New court ruling threatens women’s right to abortion in Colombia
Feminist organizations are concerned about how a recent judgment may undermine reproductive rights in the country
Women’s groups in Colombia are concerned about how a recent ruling from the Constitutional Court may affect the right to abortion. The sentence, dated May 15 but made public on Friday, concerns a young indigenous woman who had been denied an abortion by her public health center. While the judges sided with the woman, the ruling — known as T-158 from 2023 — stated: “It is not possible to assert the fundamental right to abortion.”
This has set off alarm bells in Colombia, as it goes against previous rulings by the Constitutional Court, which found that women do have a constitutional right to abortion, although it may be in conflict with other rights. In 2006, the Constitutional Court reached a seminal decision on the matter, decriminalizing abortion in cases of physical or mental risk to the mother, fetal malformation and rape. In February 2022, the women’s movement scored another victory, when the nine-member court legalized abortion to the 24th week of pregnancy. This was achieved after a long internal debate among the judges, and a very tight 5-4 vote in favor of decriminalization.
The court also issued numerous rulings in support of women’s reproductive rights before the definitive 2022 case. In 2010, it cited the 2006 precedent, stating that from that moment on “in Colombia, a true right to abortion emerged in women’s minds.” And in 2018, the court wrote that “more than 12 years have passed since the right to abortion was recognized.”

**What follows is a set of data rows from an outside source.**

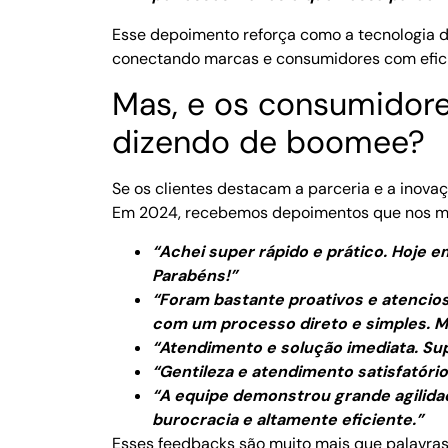
Esse depoimento reforça como a tecnologia d
conectando marcas e consumidores com eficiê
Mas, e os consumidore
dizendo de boomee?
Se os clientes destacam a parceria e a inovaç
Em 2024, recebemos depoimentos que nos mot
“Achei super rápido e prático. Hoje em
Parabéns!”
“Foram bastante proativos e atencios
com um processo direto e simples. M
“Atendimento e solução imediata. Supe
“Gentileza e atendimento satisfatório
“A equipe demonstrou grande agilida
burocracia e altamente eficiente.”
Esses feedbacks são muito mais que palavra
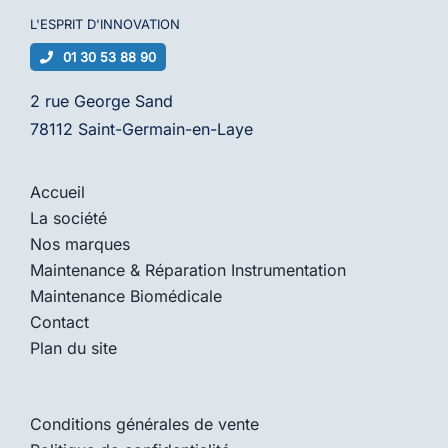
L'ESPRIT D'
INNOVATION
01 30 53 88 90
2 rue George Sand
78112 Saint-Germain-en-Laye
Accueil
La société
Nos marques
Maintenance & Réparation Instrumentation
Maintenance Biomédicale
Contact
Plan du site
Conditions générales de vente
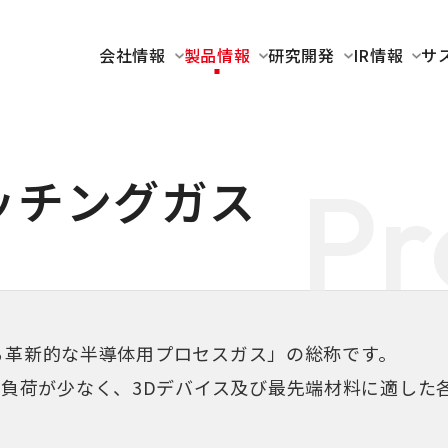
会社情報
製品情報
研究開発
IR情報
サ
Pr
ッチングガス
が提案する革新的な半導体用プロセスガス」の総称です。
して環境負荷が少なく、3Dデバイス及び最先端材料に適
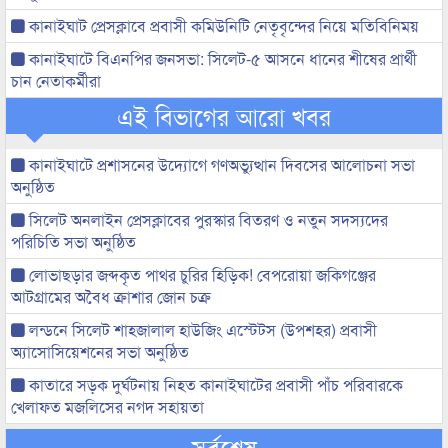
কানাইঘাট প্রেসক্লাবে প্রবাসী কমিউনিটি নেতৃবৃন্দের নিয়ে মতিবিনিময়
কানাইঘাটে বিএনপির জনসভা: সিলেট-৫ আসনে ধানের শীষের প্রার্থী
চান নেতাকর্মীরা
এই বিভাগের আরো খবর
কানাইঘাটে প্রশাসনের উদ্যোগে গণঅভ্যুত্থান দিবসের আলোচনা সভা
অনুষ্ঠিত
সিলেট অনলাইন প্রেসক্লাবের পুরস্কার বিতরণ ও নতুন সদস্যদের
পরিচিতি সভা অনুষ্ঠিত
লোভাছড়ার জব্দকৃত পাথর চুরির হিড়িক! বেপরোয়া জকিগঞ্জের
আটগ্রামের অবৈধ ক্রাশার জোন চক্র
লন্ডনে সিলেট শাহজালাল হাউজিং এস্টেটস (উপশহর) প্রবাসী
অ্যাসোসিয়েশনের সভা অনুষ্ঠিত
কাতারে সড়ক দুর্ঘটনায় নিহত কানাইঘাটের প্রবাসী পাঁচ পরিবারকে
খেলাফত মজলিসের নগদ সহায়তা
সর্বশেষ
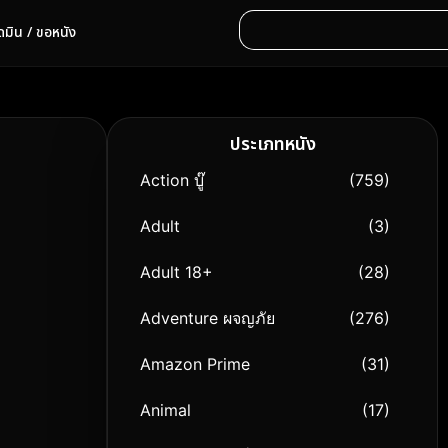
ดมิน / ขอหนัง
ประเภทหนัง
Action บู๊
(759)
Adult
(3)
Adult 18+
(28)
Adventure ผจญภัย
(276)
Amazon Prime
(31)
Animal
(17)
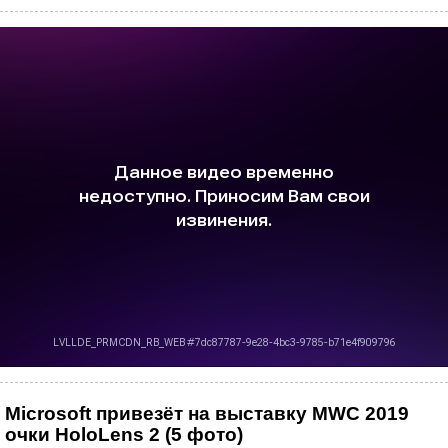
Microsoft привезёт на выставку MWC 2019
очки HoloLens 2 (5 фото)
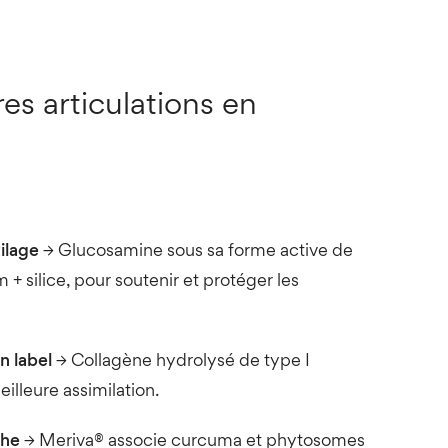
s articulations en
tilage
→ Glucosamine sous sa forme active de
 silice, pour soutenir et protéger les
n label
→ Collagène hydrolysé de type I
illeure assimilation.
che
→ Meriva® associe curcuma et phytosomes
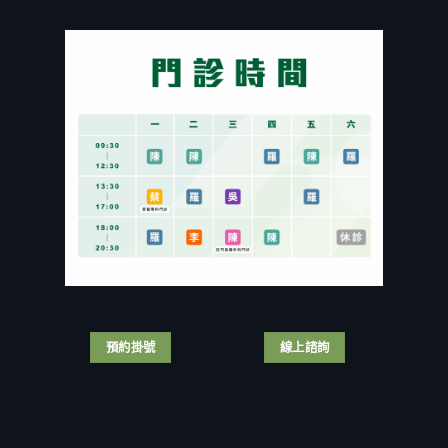
要
富
手
尿
割
商
術
科
包
狂
示
醫
皮？
戀
範】
「幫
割
小
醫
自
包
40
生
己
皮
歲
居
結
有
熟
然
紮」
保
女
拿
手
險
付
刀
術
或
出
自
畫
健
慘
宮？
面
保
痛
泌
全
補
代
醫
公
助
價！
自
開〉
嗎？
台
我
中
泌
灣
結
尿
男
紮
科
人
手
醫
那
術
師
話
預約掛號
線上諮詢
全
解
兒
紀
析
尺
錄！〉
3
寸
中
大
名
手
列
術
亞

It will take more than Friday’s ruling to change the line of case law. Indeed, the T-158 judgment has fallen under the radar as it breaks with the case law of the Constitutional Court. The court’s decision is what is known in Colombia as a sentencia de tutela — it is a mechanism that allows anyone to go to court to obtain immediate protection of their fundamental rights. The ruling was signed by only three of the nine magistrates of the court, as is typical of such types of sentences. If a magistrate believes case law needs to be changed, it is reviewed by all nine judges in order to reach a unifying decision. These judgments — which are identified by the letters SU — carry greater weight than sentencias de tutela.
But while T-158 it may be a sentencia de tutela, it is still of concern to the pro-choice movement Causa Justa (Just Cause). Catalina Martínez Coral, from the Center for Sexual and Reproductive Rights, told EL PAÍS that they will ask the court to declare judgment T-158 null and void. “We have requested the annulment of this sentence because it ignores a whole block of constitutionality that has been created in the Constitutional Court around sexual and reproductive rights,” she said, adding that the 2022 ruling on abortion rights “remains in force across the county independent of the sentencia de tutela.”
The case
The controversial judgment concerns a 23-year-old indigenous woman from the Polindara reservation in Totoró, Cauca, who launched a legal battle to defend her right to an abortion in 2022. She had requested an abortion from the Cauca Indigenous Association (AIC), a public health organization that provides care to indigenous people. But the association denied it, alleging that they did not have to conform to state law as they had indigenous autonomy.
The Constitutional Court ruled in favor of the indigenous woman, stating that the organization had violated her sexual and reproductive rights. It argued that while Colombia’s 2022 ruling “does not expressly establish a right to abortion, it does not necessarily follow that an organization belonging to the social security health system does not have obligations related to its practice.”
Due to the association’s refusal to carry out an abortion, the woman was forced to continue with the pregnancy. Although it was too late to change events, the court said that it was necessary to reach a ruling so that such a situation would not happen again in the future.
When the woman first brought her case to court, a judge ruled that she had to adhere to the norms of the indigenous community, as she did not fall into the three categories under which abortion was decriminalized in 2006. This was despite the fact that a psychologist reported that she had requested an abortion for “mental health reasons, breakdown of family support networks and the effect on her life plans.”
At the time, the AIC said that it had to abide by what ancestral authorities of the Polindara people had decided in a general assembly. This assembly concluded that they did not approve abortions in indigenous territories, and as a result, “each area must issue a resolution with a clear policy that prevents this type of procedure in our indigenous women.”